There are a few little things that really make a huge quality difference in our dinnertime meals. One of them is homemade spaghetti sauce. It doesn’t save us much (if anything) to make it ourselves, but it requires so little effort for such a huge flavor difference that it’s hard to pass up doing. On average, I pay around $1.25 per jar to make it myself, but that can go up or down quite a bit depending on seasonal prices.
You can of course, start your own garden in the coming weeks and use this recipe for your tomatoes and onions. That’ll be big savings. But using fresh tomatoes (as opposed to canned) requires that you do a little extra work to get the skins off. Once that’s done, there will be a cup-for-cup equivalent for fresh or canned tomatoes and you can just follow this recipe.
A few important notes:
- If you’re using fresh, ripe tomatoes taste better in sauce. The riper, the better.
- The best fresh tomatoes (for my money) are Roma. They have a thicker, meatier wall and less water and make for a tastier sauce.

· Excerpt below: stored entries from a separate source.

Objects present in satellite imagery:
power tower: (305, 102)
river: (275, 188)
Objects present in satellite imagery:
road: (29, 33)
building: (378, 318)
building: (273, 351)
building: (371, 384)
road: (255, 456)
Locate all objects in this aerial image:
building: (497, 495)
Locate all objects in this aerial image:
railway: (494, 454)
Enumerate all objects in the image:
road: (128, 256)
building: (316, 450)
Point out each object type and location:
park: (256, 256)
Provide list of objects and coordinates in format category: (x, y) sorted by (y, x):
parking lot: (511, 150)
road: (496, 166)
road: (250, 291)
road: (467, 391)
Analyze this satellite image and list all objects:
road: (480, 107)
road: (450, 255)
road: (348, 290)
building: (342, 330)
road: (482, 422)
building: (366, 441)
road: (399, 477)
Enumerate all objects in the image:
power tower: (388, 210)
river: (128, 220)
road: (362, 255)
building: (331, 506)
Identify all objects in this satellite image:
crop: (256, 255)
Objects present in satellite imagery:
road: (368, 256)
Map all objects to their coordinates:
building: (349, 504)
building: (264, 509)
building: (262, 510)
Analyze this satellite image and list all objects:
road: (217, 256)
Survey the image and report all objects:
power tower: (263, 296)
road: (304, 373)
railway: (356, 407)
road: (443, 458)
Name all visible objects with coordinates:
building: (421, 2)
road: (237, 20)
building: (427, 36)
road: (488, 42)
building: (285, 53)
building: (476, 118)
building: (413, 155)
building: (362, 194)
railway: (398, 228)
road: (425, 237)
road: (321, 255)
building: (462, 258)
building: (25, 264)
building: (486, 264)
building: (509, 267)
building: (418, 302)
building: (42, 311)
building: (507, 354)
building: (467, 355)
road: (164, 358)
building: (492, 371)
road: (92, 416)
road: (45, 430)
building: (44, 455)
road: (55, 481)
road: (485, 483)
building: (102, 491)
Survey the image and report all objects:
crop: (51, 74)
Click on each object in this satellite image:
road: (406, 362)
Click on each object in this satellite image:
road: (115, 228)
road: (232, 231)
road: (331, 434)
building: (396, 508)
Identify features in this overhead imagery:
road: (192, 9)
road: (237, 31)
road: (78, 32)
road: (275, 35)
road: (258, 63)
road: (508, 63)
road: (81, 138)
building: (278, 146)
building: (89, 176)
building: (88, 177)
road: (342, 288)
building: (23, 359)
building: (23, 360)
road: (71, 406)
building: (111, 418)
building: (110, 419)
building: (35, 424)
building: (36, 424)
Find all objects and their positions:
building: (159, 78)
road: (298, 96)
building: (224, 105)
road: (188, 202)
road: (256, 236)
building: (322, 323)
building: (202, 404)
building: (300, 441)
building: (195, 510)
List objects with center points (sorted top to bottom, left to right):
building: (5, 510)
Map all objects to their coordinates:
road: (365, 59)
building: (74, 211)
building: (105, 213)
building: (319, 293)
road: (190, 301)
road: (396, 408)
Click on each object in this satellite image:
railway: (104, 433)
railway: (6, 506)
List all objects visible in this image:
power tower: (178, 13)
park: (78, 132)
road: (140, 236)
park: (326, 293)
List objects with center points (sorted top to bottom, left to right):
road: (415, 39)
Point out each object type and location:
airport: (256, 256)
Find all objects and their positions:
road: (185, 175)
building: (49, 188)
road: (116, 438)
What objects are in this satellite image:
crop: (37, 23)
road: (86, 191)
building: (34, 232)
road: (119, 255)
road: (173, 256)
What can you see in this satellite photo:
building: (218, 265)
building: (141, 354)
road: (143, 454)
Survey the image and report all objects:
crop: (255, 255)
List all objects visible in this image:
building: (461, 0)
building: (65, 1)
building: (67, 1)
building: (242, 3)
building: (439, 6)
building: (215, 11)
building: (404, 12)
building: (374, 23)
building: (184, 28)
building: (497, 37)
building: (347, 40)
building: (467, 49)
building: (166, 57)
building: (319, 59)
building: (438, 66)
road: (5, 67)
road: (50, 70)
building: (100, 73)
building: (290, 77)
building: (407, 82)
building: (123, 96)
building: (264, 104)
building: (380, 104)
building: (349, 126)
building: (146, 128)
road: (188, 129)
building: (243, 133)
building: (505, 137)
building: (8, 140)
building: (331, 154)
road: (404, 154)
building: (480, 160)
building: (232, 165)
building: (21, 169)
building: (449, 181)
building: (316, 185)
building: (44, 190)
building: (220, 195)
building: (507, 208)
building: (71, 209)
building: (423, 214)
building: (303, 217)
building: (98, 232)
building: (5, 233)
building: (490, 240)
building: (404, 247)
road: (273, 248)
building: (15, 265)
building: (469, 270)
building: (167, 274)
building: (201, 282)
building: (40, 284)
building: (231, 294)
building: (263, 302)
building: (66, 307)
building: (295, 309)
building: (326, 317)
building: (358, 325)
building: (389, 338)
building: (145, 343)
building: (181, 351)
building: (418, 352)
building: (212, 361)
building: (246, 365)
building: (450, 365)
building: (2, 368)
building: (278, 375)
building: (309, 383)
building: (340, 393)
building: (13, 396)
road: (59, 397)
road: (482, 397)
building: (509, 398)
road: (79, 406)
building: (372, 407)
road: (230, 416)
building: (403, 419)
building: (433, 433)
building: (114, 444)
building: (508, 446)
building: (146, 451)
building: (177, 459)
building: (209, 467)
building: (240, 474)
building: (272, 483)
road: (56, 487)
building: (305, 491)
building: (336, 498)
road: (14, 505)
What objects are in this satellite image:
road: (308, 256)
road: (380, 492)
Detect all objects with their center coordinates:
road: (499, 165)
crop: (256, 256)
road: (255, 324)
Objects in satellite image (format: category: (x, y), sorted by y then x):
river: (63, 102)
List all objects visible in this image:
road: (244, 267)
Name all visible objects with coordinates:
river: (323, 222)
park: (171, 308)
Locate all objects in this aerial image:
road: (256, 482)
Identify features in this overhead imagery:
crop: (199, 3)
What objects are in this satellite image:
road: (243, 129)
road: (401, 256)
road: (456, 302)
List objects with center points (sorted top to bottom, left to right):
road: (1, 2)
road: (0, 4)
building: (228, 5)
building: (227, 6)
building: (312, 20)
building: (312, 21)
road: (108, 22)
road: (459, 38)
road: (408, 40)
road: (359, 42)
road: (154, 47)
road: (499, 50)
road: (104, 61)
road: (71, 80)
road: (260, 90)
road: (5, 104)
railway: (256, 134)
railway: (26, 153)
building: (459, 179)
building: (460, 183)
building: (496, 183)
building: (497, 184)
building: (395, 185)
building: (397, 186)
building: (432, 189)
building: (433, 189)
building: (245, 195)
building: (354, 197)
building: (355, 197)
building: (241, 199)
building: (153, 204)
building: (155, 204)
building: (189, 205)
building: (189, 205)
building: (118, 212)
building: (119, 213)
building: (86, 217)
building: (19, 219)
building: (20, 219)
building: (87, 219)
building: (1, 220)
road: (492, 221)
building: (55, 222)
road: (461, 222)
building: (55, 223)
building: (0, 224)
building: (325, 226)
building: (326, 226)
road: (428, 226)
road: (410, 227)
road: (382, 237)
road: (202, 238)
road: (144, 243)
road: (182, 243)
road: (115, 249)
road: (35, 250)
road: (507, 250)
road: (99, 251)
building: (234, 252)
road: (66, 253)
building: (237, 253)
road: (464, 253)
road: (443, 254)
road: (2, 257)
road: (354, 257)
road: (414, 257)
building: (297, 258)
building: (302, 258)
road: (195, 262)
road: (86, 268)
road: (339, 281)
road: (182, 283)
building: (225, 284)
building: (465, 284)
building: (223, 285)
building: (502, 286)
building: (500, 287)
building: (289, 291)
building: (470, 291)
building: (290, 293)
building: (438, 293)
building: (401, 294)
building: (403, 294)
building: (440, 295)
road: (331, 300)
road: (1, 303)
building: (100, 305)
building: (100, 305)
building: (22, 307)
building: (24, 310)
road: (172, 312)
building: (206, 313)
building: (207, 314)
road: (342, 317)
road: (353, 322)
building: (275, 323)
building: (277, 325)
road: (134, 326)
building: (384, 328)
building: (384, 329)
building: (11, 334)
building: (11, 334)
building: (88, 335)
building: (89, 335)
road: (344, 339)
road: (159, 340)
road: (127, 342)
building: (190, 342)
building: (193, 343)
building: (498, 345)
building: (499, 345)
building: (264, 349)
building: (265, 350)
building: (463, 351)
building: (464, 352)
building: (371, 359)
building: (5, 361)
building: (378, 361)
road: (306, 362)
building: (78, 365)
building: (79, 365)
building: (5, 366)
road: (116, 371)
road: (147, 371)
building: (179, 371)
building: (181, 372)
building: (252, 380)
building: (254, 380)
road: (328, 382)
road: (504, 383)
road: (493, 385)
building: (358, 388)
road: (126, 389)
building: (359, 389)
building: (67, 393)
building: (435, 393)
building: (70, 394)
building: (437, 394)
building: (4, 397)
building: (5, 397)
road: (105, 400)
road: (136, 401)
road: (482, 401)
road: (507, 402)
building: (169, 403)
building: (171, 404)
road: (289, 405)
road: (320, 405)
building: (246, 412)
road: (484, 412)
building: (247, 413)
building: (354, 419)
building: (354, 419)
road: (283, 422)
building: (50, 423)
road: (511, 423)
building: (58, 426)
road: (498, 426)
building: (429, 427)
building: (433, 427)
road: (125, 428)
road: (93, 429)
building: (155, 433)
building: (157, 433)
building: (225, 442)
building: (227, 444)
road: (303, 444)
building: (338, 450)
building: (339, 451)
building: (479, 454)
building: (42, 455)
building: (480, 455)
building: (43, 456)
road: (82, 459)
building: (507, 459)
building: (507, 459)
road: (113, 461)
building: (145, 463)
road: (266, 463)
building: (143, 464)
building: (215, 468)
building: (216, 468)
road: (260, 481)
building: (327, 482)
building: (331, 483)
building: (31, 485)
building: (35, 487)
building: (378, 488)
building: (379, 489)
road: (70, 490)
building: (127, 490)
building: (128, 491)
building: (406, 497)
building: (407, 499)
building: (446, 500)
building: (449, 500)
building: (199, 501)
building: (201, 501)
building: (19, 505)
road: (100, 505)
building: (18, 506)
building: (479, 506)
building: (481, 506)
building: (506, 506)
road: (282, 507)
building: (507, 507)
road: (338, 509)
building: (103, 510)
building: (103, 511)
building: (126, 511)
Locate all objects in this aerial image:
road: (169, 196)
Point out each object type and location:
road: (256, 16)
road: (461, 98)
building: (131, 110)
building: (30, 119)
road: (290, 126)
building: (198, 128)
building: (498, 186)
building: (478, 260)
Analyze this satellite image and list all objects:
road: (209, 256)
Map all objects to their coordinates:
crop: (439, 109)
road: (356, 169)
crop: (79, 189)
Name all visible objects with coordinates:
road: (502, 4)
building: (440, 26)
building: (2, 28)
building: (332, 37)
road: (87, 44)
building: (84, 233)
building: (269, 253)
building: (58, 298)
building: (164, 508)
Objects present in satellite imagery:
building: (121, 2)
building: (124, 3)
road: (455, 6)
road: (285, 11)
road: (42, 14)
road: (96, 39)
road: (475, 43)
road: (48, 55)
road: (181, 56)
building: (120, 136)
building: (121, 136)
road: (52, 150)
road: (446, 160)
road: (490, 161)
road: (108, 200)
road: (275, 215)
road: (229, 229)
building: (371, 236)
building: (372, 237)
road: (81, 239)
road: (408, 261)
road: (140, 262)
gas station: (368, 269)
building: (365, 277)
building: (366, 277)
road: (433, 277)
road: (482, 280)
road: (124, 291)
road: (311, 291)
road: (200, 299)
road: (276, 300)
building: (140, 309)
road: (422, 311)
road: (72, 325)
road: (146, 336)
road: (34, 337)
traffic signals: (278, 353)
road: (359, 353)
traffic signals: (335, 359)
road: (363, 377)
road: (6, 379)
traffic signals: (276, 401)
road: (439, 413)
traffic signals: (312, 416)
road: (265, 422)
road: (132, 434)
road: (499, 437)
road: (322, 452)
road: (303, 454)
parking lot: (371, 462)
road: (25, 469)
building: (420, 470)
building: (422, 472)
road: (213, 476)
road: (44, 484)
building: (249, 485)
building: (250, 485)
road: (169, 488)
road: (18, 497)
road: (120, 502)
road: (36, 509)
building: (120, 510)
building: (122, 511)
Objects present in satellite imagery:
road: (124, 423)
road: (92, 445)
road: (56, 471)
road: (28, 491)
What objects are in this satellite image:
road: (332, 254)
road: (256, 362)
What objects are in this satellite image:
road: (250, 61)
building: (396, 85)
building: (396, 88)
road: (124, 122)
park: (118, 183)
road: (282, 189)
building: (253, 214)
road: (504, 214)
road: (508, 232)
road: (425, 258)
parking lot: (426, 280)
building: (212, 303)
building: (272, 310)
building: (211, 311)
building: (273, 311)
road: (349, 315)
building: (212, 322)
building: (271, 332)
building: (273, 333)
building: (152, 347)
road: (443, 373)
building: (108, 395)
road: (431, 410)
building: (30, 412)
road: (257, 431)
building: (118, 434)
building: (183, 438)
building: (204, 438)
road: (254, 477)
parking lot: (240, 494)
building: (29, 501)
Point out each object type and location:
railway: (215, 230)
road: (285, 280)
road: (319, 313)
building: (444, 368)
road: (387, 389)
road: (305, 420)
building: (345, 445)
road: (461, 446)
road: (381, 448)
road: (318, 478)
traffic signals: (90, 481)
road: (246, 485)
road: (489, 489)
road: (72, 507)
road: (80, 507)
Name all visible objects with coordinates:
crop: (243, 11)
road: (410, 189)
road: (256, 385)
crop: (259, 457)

- Get the best results by using the best canned tomatoes for this job. Trust me. Look for plum tomatoes from San Marzano. HERE‘s everything you could even hope to know about the canned tomatoes.
- 2 28 oz. cans whole tomatoes
- 1 6 oz. can tomato paste
- 1 medium onion, diced
- 6 cloves garlic, minced
- 2 tsp. kosher salt
- ½ c. chicken broth
- 1 Tbs olive oil
- 1 tsp pepper
- 1 tsp red pepper flakes
- 2 tsp sugar
- 2 tsp dried parsley flakes
- 1 tsp dried basil
- Heat olive oil in a large saucepan. Add onions and cook until translucent.
- On a cutting board, make a paste out of minced garlic and kosher salt. Add it to the pan and cook for 1-2 minutes.
- Add chicken broth and stir.
- Crush whole tomatoes with your hands or a handheld mixer to your desired consistency and add to pan.
- Add tomato paste, pepper, red pepper flakes and sugar. Simmer for 1-2 hours.
- Add parsley and basil and continue cooking for 10 minutes.
I always make a huge pot of this and freeze it in meal size portions. I don’t think any of the fresh flavor is lost in the freezing. Stays for up to 6 months.